- Race by Nirmala Erevelles
- This essay is about the direct connection people make between the experience of people of color and the experience of people with disability. Erevelles walks the reader through the pros and cons of this. The author’s argument is that essentially by saying ‘disability is like race’ people are trying to push disability into a broader social recognition as a political minority. Erevelles continues to explain how this has assisted the Disability Rights Movement in moving forward but at the same time created violent and oppressive overtones for disability. She then comes to a conclusion, “Thus, more robust and complex analyses of race and disability are necessary for us to move beyond the initial conceptual space of analogy.” (Erevelles, 148).

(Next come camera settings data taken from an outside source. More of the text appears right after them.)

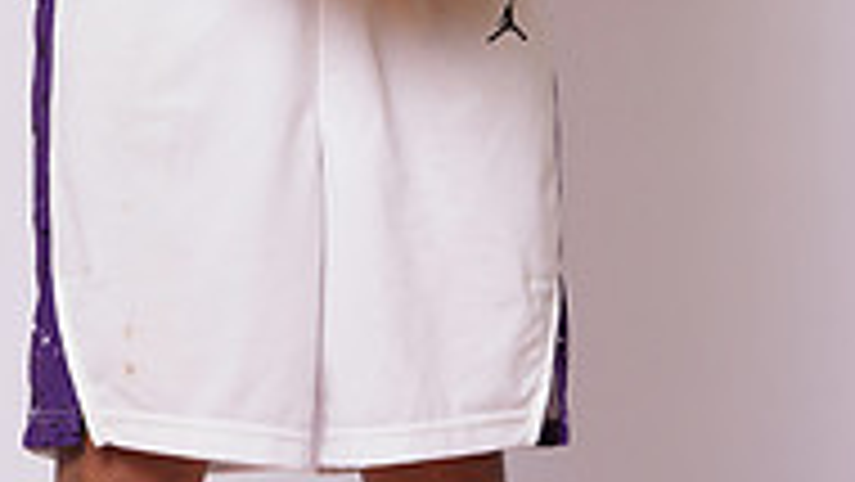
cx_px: 328
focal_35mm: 347
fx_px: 7869
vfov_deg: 3.5
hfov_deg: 6.2
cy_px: -523
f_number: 7.1
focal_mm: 140
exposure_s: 1/200
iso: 200
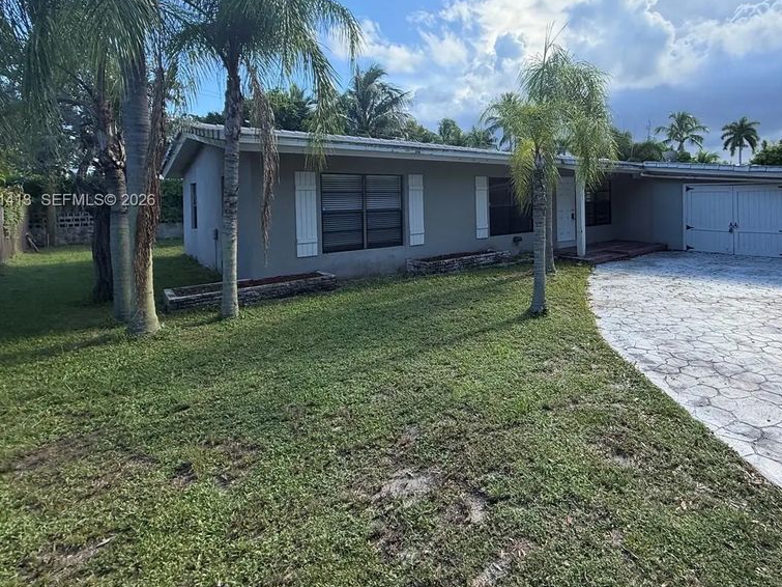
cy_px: 201
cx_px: 480
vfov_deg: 67.0
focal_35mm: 19
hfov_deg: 83.3
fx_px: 429
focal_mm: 2.22
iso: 64
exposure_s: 1/502
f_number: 2.2
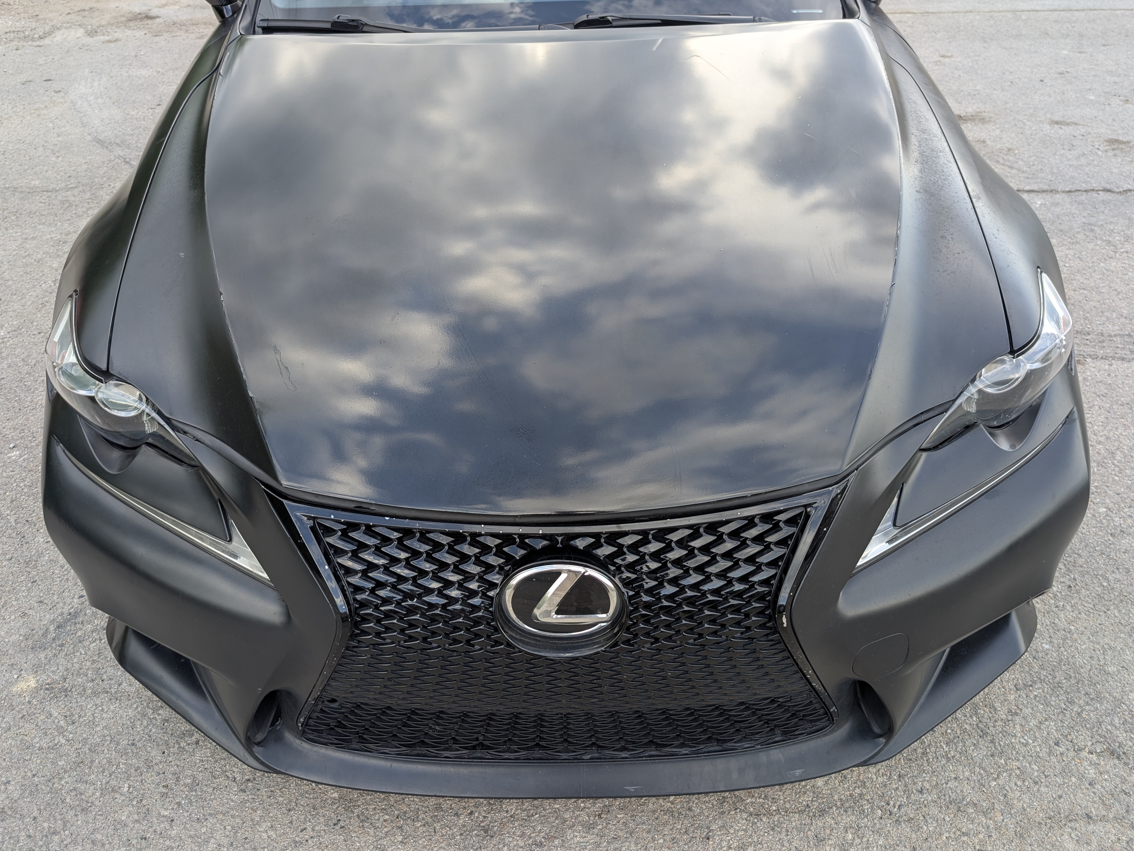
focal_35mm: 25
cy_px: 417
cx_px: 545
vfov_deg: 54.9
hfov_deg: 69.4
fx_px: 819
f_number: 1.68
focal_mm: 6.9
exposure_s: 1/132
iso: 18
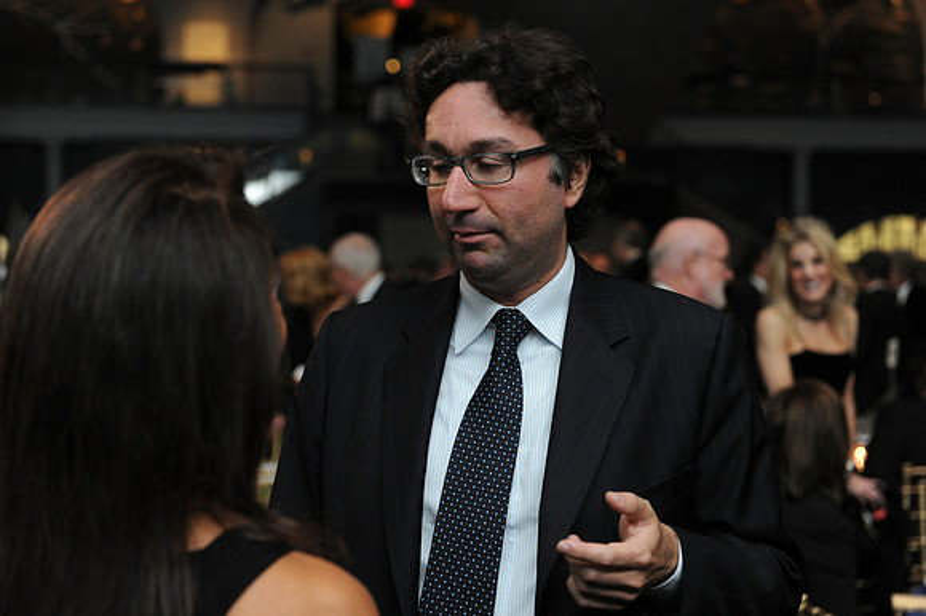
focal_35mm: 60
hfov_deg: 33.4
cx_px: 463
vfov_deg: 22.6
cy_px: 308
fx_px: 1542
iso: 6400
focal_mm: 60
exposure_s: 1/125
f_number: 3.5
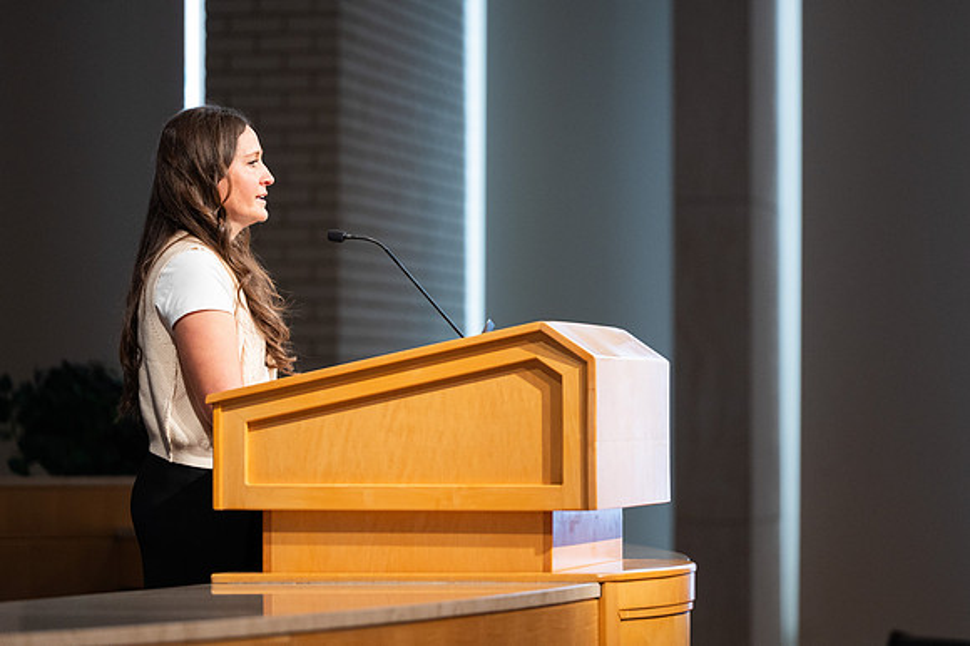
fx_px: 5565
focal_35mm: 207
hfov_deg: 10.0
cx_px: 485
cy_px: 323
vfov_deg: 6.6
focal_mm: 200
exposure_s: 1/400
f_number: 3.5
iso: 2500
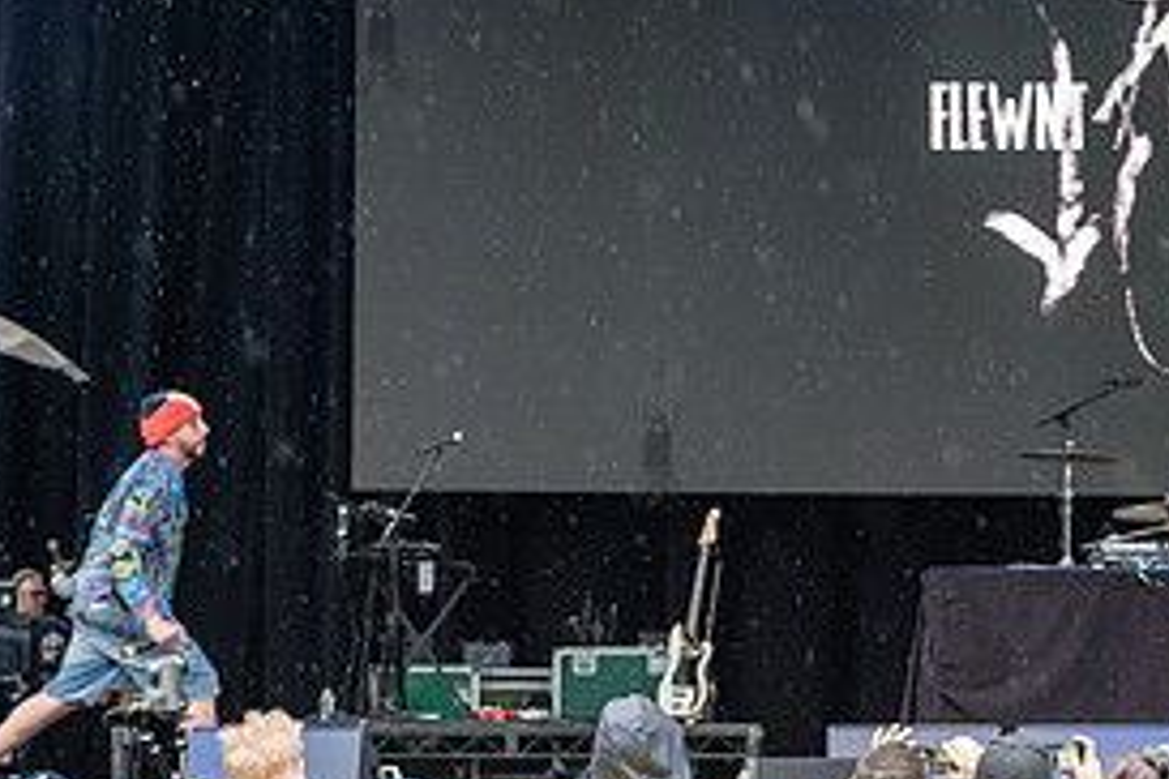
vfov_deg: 9.6
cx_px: 1208
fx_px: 4611
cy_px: 640
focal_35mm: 142
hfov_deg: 14.2
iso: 2000
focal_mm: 66
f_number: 4.5
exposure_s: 1/500
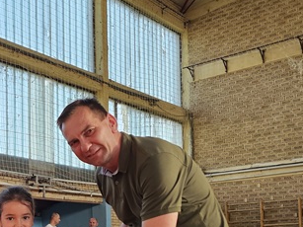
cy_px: 236
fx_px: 525
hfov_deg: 29.3
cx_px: -24
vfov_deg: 23.2
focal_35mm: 60
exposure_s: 1/190
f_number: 1.7
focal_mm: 6.3
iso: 125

- I found this essay intriguing, especially as a person of color. I thought it was interesting how the history of disability and race lined up in some ways. For example, Erevelles writes, “They were transformed into spectacles for popular consumption and economic profit” (Erevelles, 146). The best example I can think of this is circuses, originally the circus was a compiled group of ‘freaks’ from around the world. These so-called freaks were people of color and people with disability, put on stage for people to make fun of or laugh at, even sexualizes, so others could make money. I understand why disability and race should not be made a direct analogy, in my mind it belittles both group’s experiences, but I do see how making connections like this help us empathize, learn, and understand each other further. I think another thing that stood out to me was the fact that institutions mix race and disability into one big category, specifically in schools. Erevelles writes, “Special education classes became the spaces where African American and Latino students were ghettoized” (Erevelles, 147). This was something I could connect to because people with color and disability were immediately grouped into the special education classes, and that is one thing that I experienced throughout my life that I look back on now and see as problematic.